MoonInTheRiver / DiffSinger

DiffSinger: Singing Voice Synthesis via Shallow Diffusion Mechanism (SVS & TTS); AAAI 2022; Official code
MIT License
4.25k stars 712 forks source link

The model takes the phoneme duration as input when inference? #28

Closed YawYoung closed 2 years ago

YawYoung commented 2 years ago

Thanks for your wonderful work! I was running the inference of 0128_opencpop_ds58_midi, but there's a problem that bothers me.

https://github.com/MoonInTheRiver/DiffSinger/blob/master/tasks/tts/fs2.py#L348

    ############
    # infer
    ############
    def test_step(self, sample, batch_idx):
        spk_embed = sample.get('spk_embed') if not hparams['use_spk_id'] else sample.get('spk_ids')
        txt_tokens = sample['txt_tokens']
        mel2ph, uv, f0 = None, None, None
        ref_mels = None
        if hparams['profile_infer']:
            pass
        else:
            if hparams['use_gt_dur']:
                mel2ph = sample['mel2ph']
            if hparams['use_gt_f0']:
                f0 = sample['f0']
                uv = sample['uv']
                print('Here using gt f0!!')
            if hparams.get('use_midi') is not None and hparams['use_midi']:
                outputs = self.model(
                    txt_tokens, spk_embed=spk_embed, mel2ph=mel2ph, f0=f0, uv=uv, ref_mels=ref_mels, infer=True,
                    pitch_midi=sample['pitch_midi'], midi_dur=sample.get('midi_dur'), is_slur=sample.get('is_slur'))
            else:
                outputs = self.model(
                    txt_tokens, spk_embed=spk_embed, mel2ph=mel2ph, f0=f0, uv=uv, ref_mels=ref_mels, infer=True)

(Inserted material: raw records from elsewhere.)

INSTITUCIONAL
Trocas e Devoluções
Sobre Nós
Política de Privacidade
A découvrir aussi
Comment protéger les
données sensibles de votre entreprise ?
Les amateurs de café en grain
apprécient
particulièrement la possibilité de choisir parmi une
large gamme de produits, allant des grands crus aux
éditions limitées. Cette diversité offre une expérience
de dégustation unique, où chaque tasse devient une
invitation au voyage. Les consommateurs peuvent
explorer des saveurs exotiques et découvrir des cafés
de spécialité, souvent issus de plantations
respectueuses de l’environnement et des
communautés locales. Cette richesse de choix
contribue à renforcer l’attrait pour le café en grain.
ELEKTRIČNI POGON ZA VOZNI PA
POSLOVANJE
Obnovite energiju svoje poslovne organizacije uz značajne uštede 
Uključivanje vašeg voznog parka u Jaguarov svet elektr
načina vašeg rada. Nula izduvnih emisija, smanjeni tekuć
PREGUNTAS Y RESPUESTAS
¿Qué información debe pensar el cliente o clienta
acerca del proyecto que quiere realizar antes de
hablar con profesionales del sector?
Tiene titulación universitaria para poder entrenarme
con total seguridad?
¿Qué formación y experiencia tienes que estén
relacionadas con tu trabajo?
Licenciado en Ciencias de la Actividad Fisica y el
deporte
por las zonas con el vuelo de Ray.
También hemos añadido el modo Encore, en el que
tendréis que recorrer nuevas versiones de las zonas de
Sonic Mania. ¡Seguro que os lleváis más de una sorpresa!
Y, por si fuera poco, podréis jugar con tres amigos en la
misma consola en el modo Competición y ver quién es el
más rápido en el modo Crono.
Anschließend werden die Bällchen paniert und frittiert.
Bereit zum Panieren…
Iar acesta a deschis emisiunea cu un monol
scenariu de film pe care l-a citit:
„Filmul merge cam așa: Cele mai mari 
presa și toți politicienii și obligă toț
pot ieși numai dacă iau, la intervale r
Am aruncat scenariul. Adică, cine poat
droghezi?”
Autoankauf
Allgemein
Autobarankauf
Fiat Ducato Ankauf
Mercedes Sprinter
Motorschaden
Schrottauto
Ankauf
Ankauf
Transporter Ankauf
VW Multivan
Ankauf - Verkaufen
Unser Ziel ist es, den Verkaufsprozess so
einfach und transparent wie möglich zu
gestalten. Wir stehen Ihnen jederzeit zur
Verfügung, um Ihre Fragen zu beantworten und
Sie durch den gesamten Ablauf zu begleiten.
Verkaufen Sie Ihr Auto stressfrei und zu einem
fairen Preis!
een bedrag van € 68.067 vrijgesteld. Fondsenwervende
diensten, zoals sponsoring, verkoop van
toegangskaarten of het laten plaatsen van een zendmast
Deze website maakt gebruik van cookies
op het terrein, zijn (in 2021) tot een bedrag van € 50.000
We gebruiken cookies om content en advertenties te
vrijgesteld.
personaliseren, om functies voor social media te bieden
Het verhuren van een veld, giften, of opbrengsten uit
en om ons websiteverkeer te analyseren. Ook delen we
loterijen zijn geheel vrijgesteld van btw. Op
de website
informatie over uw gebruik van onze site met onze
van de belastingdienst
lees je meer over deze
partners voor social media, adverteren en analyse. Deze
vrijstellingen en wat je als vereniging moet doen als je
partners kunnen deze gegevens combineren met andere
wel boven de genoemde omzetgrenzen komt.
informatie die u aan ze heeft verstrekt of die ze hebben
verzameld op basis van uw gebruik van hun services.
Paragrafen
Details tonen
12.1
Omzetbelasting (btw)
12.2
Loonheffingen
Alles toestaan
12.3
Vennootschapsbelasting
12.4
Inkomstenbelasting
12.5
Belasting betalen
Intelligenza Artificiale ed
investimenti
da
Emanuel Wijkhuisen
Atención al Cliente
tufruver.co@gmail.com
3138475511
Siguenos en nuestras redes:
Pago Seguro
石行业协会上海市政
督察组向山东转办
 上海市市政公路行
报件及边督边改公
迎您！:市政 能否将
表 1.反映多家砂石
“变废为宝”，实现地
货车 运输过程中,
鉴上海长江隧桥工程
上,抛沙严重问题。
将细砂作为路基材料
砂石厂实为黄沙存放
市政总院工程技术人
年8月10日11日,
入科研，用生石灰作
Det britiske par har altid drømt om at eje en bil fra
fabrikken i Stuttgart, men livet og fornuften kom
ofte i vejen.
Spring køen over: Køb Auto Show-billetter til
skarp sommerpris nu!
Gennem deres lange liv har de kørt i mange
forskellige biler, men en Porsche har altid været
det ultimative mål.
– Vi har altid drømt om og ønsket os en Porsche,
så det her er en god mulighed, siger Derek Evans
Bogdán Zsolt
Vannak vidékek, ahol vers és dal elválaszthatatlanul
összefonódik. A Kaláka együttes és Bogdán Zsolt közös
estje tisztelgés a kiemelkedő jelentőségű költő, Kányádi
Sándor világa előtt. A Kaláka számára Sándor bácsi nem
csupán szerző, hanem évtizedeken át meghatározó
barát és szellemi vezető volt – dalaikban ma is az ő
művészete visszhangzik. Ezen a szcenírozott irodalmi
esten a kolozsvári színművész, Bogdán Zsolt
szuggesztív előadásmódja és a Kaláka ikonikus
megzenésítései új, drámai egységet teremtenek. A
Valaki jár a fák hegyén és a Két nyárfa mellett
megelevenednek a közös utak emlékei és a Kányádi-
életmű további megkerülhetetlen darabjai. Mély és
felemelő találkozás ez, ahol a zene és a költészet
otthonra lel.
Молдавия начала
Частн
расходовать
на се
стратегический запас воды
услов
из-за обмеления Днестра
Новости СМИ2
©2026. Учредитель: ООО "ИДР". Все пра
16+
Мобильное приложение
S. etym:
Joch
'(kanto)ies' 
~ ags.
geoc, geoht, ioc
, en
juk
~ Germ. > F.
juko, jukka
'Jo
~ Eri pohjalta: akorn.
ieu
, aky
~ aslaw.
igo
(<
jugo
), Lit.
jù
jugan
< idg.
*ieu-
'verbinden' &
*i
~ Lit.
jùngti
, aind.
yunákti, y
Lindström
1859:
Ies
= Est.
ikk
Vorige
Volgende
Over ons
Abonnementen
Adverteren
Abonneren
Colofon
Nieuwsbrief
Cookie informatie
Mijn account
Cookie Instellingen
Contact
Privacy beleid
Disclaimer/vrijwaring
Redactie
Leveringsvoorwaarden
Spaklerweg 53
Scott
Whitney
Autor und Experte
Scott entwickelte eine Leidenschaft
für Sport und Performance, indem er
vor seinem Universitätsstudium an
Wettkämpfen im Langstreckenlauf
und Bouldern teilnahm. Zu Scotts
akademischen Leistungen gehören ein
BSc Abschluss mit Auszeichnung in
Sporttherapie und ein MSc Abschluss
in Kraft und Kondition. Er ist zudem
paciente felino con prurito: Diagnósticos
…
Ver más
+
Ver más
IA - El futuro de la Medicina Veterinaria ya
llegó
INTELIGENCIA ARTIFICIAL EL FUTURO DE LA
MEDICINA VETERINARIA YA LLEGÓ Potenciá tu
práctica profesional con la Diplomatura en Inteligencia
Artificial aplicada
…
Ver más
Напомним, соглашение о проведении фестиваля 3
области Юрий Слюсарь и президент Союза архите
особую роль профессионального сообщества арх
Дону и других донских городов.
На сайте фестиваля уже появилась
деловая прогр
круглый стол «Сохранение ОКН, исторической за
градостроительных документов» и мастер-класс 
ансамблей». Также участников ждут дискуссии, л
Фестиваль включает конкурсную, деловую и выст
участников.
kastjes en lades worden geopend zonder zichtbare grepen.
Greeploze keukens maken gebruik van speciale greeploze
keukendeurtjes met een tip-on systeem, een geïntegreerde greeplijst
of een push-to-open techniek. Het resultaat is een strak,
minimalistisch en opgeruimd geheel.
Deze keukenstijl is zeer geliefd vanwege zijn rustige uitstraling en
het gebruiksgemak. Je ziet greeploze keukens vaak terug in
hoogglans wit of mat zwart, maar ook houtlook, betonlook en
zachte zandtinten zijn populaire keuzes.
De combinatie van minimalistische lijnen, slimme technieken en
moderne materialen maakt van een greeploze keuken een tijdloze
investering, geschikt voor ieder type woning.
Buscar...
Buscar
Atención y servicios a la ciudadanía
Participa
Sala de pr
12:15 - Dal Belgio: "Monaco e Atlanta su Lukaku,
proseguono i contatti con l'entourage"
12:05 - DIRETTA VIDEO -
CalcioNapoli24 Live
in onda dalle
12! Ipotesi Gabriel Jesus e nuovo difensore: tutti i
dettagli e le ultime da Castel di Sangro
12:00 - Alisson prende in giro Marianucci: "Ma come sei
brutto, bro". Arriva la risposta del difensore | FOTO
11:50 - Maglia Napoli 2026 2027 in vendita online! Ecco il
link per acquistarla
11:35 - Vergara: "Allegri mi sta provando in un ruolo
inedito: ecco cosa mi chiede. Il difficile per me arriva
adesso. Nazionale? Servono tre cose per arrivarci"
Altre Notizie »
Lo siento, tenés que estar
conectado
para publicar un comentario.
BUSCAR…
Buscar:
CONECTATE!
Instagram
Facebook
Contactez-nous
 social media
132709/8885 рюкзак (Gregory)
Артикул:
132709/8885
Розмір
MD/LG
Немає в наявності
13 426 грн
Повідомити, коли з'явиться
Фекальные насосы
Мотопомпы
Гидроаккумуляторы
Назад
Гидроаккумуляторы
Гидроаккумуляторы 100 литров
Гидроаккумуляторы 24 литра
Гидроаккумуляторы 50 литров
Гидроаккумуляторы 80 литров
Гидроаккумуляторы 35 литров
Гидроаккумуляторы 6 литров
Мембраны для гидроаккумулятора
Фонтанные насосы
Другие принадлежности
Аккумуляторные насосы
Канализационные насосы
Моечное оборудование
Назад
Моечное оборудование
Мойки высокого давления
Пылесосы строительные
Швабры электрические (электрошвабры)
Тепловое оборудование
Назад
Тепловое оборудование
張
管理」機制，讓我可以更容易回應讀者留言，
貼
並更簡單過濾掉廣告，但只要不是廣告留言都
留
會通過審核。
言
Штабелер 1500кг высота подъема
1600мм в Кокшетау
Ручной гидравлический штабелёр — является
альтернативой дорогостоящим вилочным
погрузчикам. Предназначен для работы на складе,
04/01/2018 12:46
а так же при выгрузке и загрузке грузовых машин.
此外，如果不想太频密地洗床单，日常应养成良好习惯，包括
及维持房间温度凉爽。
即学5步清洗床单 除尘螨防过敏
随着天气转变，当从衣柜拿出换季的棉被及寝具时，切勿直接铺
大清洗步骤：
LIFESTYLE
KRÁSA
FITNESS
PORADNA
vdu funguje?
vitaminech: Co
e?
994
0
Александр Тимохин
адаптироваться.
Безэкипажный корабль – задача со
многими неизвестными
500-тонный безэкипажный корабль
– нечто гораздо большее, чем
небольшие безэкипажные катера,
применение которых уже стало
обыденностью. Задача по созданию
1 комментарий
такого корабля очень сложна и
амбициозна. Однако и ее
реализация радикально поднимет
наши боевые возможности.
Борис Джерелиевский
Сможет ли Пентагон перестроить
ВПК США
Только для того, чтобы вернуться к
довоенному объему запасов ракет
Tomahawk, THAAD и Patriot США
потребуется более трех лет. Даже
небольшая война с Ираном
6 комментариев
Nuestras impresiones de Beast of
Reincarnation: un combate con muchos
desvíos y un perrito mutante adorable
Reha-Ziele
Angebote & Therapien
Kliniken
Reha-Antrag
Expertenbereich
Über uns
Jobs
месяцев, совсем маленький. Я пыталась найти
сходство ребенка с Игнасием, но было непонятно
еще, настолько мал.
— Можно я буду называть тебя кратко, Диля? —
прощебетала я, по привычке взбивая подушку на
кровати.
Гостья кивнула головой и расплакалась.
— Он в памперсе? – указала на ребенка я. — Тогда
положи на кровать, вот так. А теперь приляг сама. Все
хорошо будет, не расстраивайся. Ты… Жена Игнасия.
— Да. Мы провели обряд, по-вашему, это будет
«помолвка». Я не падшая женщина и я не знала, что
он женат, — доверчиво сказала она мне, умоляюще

The param use_gt_dur is True, that is, the model takes the phoneme duration as input when inference. Is it correct?

MoonInTheRiver commented 2 years ago

I mentioned this in https://github.com/MoonInTheRiver/DiffSinger/blob/master/usr/configs/midi/readme.md , issue: b "b) in this version of codes, we used the melody frontend ([lyric + MIDI]->[F0]) to predict F0 contour, but used the ground truth ph-durations."

I think a fine-grained music score could include phoneme duration, and it is not necessary to write a duration predictor. If I have time, maybe I will update this feature by adding a duration predictor. You can also add it by yourself.

YawYoung commented 2 years ago

Got it, thanks!

YawYoung commented 2 years ago

DiffSinger(PopCS) does not need the ground truth phoneme duration as the input when we do inference?

YawYoung commented 2 years ago

If a score has no phoneme duration annotation, is there an automatic phoneme duration annotation method?

MoonInTheRiver commented 2 years ago

I have updated the codes: [[lyric + MIDI]->[F0+ph_dur]]